On 10/07/2025 07:49, Sagar.Biradar@xxxxxxxxxxxxx wrote:

+ Daniel, hch

This patch fixes a bug in the original path that caused I/O hangs. The
I/O hangs were because of an MSIx vector not having a mapped online CPU
upon receiving completion.

This patch enables Multi-Q support in the aacriad driver. Multi-Q support
in the driver is needed to support CPU offlining.
I assume that you mean "safe" CPU offlining.

It seems to me that in all cases we use queue interrupt affinity
spreading and managed interrupts for MSIX, right?

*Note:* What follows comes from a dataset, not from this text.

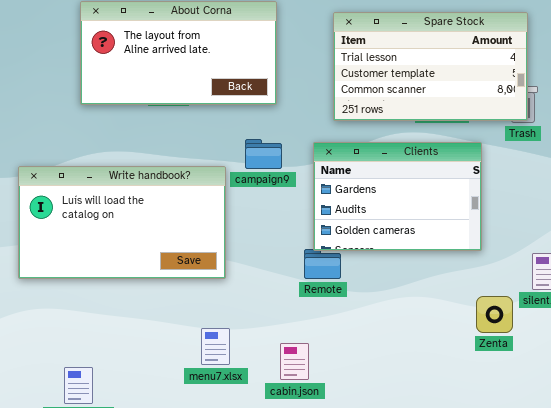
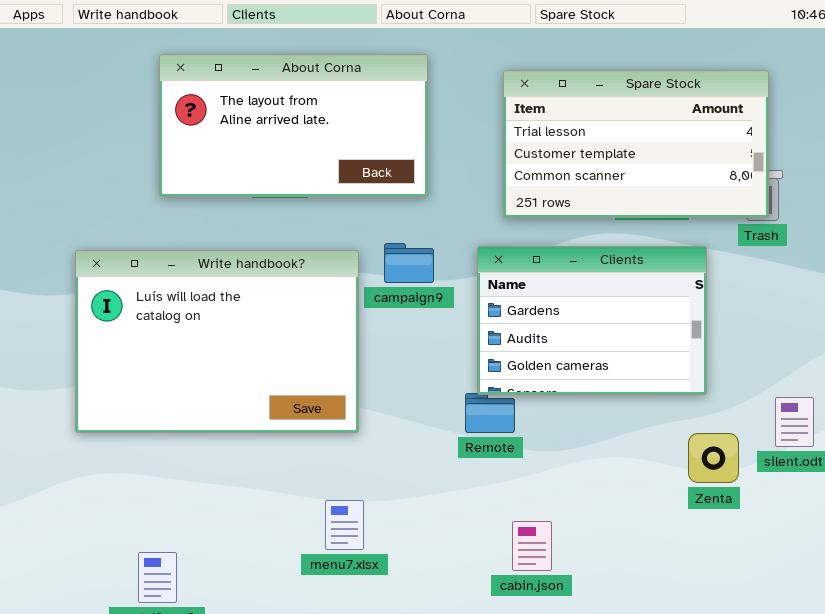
Write handbook?: [18,166,226,279] -> [75,250,359,433], resized
Zenta: [476,296,513,333] -> [688,433,739,483], moved
cabin.json: [280,343,309,380] -> [512,521,552,571], moved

See aac_define_int_mode() -> pci_alloc_irq_vectors(..., PCI_IRQ_MSIX |
PCI_IRQ_AFFINITY);

But then for this non- Multi-Q support, the queue seems to be chosen
based on a round-robin approach in the driver. That round-robin comes
from how fib.vector_no is assigned in aac_fib_vector_assign(). If this
is the case, then why are managed interrupts being used for this non-
Multi-Q support at all?

I may be wrong about this. That driver is hard to understand with so
many knobs.


Thank you very much for raising this — you're right that using PCI_IRQ_AFFINITY in non-MultiQ mode doesn’t offer real value,
> since the driver doesn’t utilize the affinity mapping.> That said, the current implementation is functionally correct and consistent with the driver’s historical behavior.

For some time now this driver has been having issues in this area, so it is strange to say that behavior is correct.

Indeed, this patch is trying to fix the broken behaviour Re. CPU hotplug, right?

To keep the patch focused and avoid scope creep, I’d prefer to leave the affinity flag logic as is for now.

To me, first it would be good to stop using PCI_IRQ_AFFINITY - that should fix any broken behaviour regarding CPU hotplug.

Then, if you still want to use PCI_IRQ_AFFINITY, then do it like it is done in this patch.


I’d be happy to follow up with a small cleanup patch, sometime in future, to improve this if you think it would help.

Daniel (cc'ed) is working on a method to isolate CPUs so that CPUs using for queue mapping can be configured for tuning performance, so that you don't need Kconfig options like in this patch.